Data for this task:
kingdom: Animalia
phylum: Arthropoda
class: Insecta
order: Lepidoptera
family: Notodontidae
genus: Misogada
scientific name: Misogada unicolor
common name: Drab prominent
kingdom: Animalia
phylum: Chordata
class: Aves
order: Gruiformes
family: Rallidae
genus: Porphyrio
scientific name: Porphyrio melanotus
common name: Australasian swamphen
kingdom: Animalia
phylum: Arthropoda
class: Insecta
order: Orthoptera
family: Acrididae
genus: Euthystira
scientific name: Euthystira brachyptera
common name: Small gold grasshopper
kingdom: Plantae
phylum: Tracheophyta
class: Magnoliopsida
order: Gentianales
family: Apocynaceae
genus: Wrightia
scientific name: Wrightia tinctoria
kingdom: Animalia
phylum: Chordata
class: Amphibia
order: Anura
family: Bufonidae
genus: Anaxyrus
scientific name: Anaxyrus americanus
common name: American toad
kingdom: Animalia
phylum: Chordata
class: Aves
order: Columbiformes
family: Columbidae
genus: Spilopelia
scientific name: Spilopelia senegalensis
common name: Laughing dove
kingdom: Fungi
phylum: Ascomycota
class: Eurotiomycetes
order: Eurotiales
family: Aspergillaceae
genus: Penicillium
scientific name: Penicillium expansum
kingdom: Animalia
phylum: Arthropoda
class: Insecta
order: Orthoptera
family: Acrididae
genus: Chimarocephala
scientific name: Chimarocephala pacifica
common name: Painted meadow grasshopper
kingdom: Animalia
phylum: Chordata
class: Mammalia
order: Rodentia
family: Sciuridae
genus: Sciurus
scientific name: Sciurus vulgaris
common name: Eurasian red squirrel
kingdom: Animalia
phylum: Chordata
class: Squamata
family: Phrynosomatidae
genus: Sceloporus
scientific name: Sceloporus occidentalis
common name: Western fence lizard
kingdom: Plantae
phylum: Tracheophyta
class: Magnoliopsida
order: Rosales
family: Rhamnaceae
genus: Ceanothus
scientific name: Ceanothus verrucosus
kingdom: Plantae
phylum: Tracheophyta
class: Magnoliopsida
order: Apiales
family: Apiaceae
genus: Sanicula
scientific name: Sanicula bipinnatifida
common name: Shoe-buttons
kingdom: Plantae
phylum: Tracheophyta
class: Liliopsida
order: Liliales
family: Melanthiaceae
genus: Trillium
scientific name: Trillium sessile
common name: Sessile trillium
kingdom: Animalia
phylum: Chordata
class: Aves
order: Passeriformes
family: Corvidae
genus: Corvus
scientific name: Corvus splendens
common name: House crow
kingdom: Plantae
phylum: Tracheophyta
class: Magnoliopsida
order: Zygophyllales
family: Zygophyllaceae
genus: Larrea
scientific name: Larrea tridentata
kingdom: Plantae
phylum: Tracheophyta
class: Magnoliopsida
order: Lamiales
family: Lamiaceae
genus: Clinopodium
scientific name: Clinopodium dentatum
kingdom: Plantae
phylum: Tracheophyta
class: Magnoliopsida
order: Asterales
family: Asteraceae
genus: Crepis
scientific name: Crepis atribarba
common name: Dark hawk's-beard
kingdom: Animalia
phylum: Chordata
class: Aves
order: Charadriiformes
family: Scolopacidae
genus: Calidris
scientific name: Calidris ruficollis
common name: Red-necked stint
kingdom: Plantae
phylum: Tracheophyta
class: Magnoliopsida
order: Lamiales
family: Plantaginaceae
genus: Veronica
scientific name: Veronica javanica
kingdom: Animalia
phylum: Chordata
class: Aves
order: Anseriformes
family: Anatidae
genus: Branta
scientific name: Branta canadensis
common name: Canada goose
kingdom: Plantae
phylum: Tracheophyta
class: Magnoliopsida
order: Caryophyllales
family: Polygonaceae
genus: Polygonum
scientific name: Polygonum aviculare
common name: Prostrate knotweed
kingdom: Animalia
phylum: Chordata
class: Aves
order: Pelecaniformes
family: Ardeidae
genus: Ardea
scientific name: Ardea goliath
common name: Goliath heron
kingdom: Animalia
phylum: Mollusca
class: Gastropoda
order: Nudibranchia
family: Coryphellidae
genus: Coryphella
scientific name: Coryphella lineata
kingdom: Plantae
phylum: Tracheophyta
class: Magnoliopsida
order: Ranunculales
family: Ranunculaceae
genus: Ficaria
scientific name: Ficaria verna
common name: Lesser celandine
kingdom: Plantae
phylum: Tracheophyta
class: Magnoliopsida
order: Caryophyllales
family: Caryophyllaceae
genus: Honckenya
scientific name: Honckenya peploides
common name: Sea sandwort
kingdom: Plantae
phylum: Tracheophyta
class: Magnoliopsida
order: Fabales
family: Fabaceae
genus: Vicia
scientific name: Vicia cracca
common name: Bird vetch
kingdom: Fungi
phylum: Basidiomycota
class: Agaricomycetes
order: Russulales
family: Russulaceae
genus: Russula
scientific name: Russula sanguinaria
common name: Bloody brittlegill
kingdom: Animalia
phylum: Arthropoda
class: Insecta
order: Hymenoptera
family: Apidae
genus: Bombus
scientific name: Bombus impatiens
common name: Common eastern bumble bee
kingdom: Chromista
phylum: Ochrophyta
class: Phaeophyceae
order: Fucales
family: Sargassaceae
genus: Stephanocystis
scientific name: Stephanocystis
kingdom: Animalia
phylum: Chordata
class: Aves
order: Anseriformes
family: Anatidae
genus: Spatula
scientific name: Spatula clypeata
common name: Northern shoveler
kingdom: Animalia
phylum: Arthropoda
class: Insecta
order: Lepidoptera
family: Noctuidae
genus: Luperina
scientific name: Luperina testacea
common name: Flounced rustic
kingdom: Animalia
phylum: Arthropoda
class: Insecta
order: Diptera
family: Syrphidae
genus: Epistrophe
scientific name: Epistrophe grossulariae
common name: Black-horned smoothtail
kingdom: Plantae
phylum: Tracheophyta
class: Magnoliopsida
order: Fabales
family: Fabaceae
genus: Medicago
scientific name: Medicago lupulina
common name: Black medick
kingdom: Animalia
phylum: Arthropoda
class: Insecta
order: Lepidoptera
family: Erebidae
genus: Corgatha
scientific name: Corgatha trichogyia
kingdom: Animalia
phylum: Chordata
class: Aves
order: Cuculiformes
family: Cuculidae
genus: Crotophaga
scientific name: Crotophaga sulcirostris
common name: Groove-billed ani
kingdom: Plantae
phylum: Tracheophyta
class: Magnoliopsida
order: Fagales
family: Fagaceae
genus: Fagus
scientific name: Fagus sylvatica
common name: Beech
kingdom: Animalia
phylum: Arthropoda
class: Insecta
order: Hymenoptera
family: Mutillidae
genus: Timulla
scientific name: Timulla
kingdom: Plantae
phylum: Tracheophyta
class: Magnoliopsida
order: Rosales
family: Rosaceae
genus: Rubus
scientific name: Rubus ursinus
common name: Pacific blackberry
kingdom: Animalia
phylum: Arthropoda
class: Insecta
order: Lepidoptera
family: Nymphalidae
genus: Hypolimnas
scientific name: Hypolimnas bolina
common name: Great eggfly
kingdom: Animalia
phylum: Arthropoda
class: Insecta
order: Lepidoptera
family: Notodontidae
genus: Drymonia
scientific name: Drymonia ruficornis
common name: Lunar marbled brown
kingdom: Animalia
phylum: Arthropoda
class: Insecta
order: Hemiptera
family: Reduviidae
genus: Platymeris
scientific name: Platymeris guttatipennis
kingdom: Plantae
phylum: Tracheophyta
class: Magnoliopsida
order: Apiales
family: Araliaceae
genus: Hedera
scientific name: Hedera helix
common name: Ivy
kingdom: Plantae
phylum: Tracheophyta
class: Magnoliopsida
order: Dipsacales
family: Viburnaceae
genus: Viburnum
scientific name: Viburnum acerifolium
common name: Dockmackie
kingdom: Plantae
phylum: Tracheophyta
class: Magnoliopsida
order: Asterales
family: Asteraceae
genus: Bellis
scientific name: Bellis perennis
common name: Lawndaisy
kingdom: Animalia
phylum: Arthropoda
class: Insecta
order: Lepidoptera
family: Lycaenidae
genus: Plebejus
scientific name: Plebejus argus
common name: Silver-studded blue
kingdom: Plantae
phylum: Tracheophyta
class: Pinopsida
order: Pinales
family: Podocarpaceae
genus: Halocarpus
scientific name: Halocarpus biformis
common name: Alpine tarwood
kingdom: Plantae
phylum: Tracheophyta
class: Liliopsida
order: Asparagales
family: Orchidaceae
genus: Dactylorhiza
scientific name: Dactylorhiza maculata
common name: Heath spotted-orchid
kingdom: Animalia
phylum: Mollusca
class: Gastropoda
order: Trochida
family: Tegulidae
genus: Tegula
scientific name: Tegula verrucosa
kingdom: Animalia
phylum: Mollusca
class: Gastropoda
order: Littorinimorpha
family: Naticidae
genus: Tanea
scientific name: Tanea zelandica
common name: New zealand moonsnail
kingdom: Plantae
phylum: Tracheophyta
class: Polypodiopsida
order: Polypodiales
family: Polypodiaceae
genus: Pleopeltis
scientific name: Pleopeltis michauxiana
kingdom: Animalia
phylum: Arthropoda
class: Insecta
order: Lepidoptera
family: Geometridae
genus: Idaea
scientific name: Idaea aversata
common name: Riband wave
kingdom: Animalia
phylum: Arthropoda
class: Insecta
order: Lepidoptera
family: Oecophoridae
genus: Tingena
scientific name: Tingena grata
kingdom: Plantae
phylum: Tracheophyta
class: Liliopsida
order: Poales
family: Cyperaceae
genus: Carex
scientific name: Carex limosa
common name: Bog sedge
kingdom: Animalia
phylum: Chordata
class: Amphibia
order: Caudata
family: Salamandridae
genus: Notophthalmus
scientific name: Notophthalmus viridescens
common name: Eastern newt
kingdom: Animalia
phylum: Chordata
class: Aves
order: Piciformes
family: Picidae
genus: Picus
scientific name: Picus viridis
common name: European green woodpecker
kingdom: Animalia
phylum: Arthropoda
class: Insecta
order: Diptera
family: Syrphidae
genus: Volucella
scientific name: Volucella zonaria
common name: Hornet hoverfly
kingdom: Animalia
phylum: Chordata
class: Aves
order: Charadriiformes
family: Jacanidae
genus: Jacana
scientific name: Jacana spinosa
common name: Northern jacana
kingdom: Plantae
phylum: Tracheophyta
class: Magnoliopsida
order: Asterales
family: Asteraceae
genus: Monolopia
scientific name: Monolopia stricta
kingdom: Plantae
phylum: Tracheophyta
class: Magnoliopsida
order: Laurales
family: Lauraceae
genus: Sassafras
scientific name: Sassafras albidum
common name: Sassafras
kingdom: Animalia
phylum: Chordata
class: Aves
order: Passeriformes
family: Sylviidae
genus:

Problem statement: Rewrite the material from the line with "scientific name: Vicia cracca" to the line with "scientific name: Timulla", substituting "vernacular name" for every "common name" and leaving all else unchanged.

Solved exercise:
scientific name: Vicia cracca
vernacular name: Bird vetch
kingdom: Fungi
phylum: Basidiomycota
class: Agaricomycetes
order: Russulales
family: Russulaceae
genus: Russula
scientific name: Russula sanguinaria
vernacular name: Bloody brittlegill
kingdom: Animalia
phylum: Arthropoda
class: Insecta
order: Hymenoptera
family: Apidae
genus: Bombus
scientific name: Bombus impatiens
vernacular name: Common eastern bumble bee
kingdom: Chromista
phylum: Ochrophyta
class: Phaeophyceae
order: Fucales
family: Sargassaceae
genus: Stephanocystis
scientific name: Stephanocystis
kingdom: Animalia
phylum: Chordata
class: Aves
order: Anseriformes
family: Anatidae
genus: Spatula
scientific name: Spatula clypeata
vernacular name: Northern shoveler
kingdom: Animalia
phylum: Arthropoda
class: Insecta
order: Lepidoptera
family: Noctuidae
genus: Luperina
scientific name: Luperina testacea
vernacular name: Flounced rustic
kingdom: Animalia
phylum: Arthropoda
class: Insecta
order: Diptera
family: Syrphidae
genus: Epistrophe
scientific name: Epistrophe grossulariae
vernacular name: Black-horned smoothtail
kingdom: Plantae
phylum: Tracheophyta
class: Magnoliopsida
order: Fabales
family: Fabaceae
genus: Medicago
scientific name: Medicago lupulina
vernacular name: Black medick
kingdom: Animalia
phylum: Arthropoda
class: Insecta
order: Lepidoptera
family: Erebidae
genus: Corgatha
scientific name: Corgatha trichogyia
kingdom: Animalia
phylum: Chordata
class: Aves
order: Cuculiformes
family: Cuculidae
genus: Crotophaga
scientific name: Crotophaga sulcirostris
vernacular name: Groove-billed ani
kingdom: Plantae
phylum: Tracheophyta
class: Magnoliopsida
order: Fagales
family: Fagaceae
genus: Fagus
scientific name: Fagus sylvatica
vernacular name: Beech
kingdom: Animalia
phylum: Arthropoda
class: Insecta
order: Hymenoptera
family: Mutillidae
genus: Timulla
scientific name: Timulla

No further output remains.